Polymorphisms in the gene encoding the serotonin synthesis enzyme Tph2 have been identified in mental illnesses, including bipolar disorder, major depression, autism, schizophrenia, and ADHD. Deficits in cognitive flexibility and perseverative behaviors are shared common symptoms in these disorders. However, little is known about the impact of Tph2 gene variants on cognition. Mice expressing a human TPH2 variant (Tph2-KI) were used to investigate cognitive consequences of TPH2 loss of function and pharmacological treatments. We applied a recently developed behavioral assay, the automated H-maze, to study cognitive functions in Tph2-KI mice. This assay involves the consecutive discovery of three different rules: a delayed alternation task, a non-alternation task, and a delayed reversal task. Possible contribution of locomotion, reward, and sensory perception were also investigated. The expression of loss-of-function mutant Tph2 in mice was associated with impairments in reversal learning and cognitive flexibility, accompanied by perseverative behaviors similar to those observed in human clinical studies. Pharmacological restoration of 5-HT synthesis with 5-hydroxytryptophan or treatment with the 5-HT(2C) receptor agonist CP809.101 reduced cognitive deficits in Tph2-KI mice and abolished perseveration. In contrast, treatment with the psychostimulant methylphenidate exacerbated cognitive deficits in mutant mice. Results from this study suggest a contribution of TPH2 in the regulation of cognition. Furthermore, identification of a role for a 5-HT(2) receptor agonist as a cognition-enhancing agent in mutant mice suggests a potential avenue to explore for the personalized treatment of cognitive symptoms in humans with reduced 5-HT synthesis and TPH2 polymorphisms.

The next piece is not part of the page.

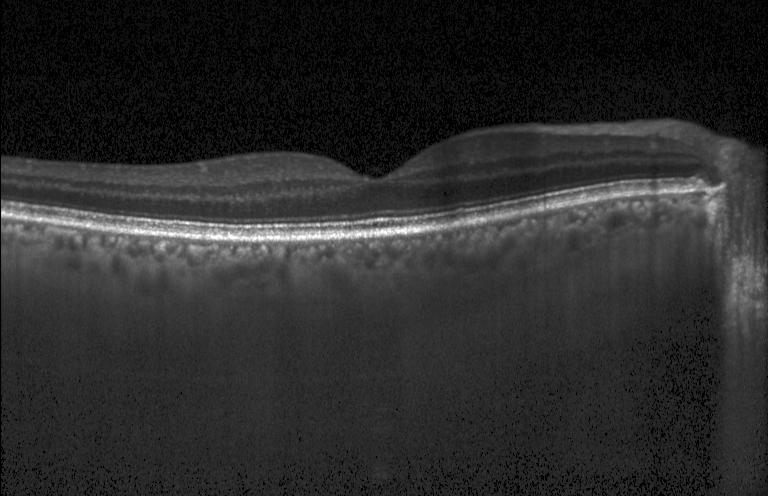

Optical coherence tomography scan, macular scan
Dx: no evidence of choroidal neovascularization, diabetic macular edema, or drusen.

Dissociations between cognitive and motor effects of psychostimulants and atomoxetine in hyperactive DAT-KO mice

RATIONALE

Psychostimulants such as amphetamine and methylphenidate, which target the dopamine transporter (DAT), are the most frequently used drugs for the treatment of hyperactivity and cognitive deficits in humans with attention deficit hyperactivity disorder (ADHD). While psychostimulants can increase activity in healthy subjects, they exert a "paradoxical" calming effect in humans with ADHD as well as in hyperactive mice lacking the dopamine transporter (DAT-KO mice). However, the mechanism of action of these drugs and their impact on cognition in the absence of DAT remain poorly understood.

OBJECTIVES

This study was conducted to investigate the effects of psychostimulants and noradrenergic and serotonergic drugs on cognition in DAT-KO mice and normal (WT) littermates.

METHODS

We used a recently developed behavioral apparatus, the automated H-maze. The H-maze involves the consecutive learning of three different rules: delayed alternation, nonalternation, and reversal tasks.

RESULTS

Treatment of WT animals with the psychostimulants replicated the behavior observed in untreated DAT-KO mice while "paradoxically" restoring cognitive performances in DAT-KO mice. Further investigation of the potential involvement of other monoamine systems in the regulation of cognitive functions showed that the norepinephrine transporter blocker atomoxetine restored cognitive performances in DAT-KO mice without affecting hyperactivity. In contrast, the nonselective serotonin receptor agonist 5CT, which antagonizes hyperactivity in DAT-KO mice, had no effect on cognitive functions.

CONCLUSIONS

Taken together, these data allow dissociation of the locomotor and cognitive effects of ADHD drugs and suggest that the combination of DAT-KO mice with the automated H-maze can constitute a powerful experimental paradigm for the preclinical development of therapeutic approaches for ADHD.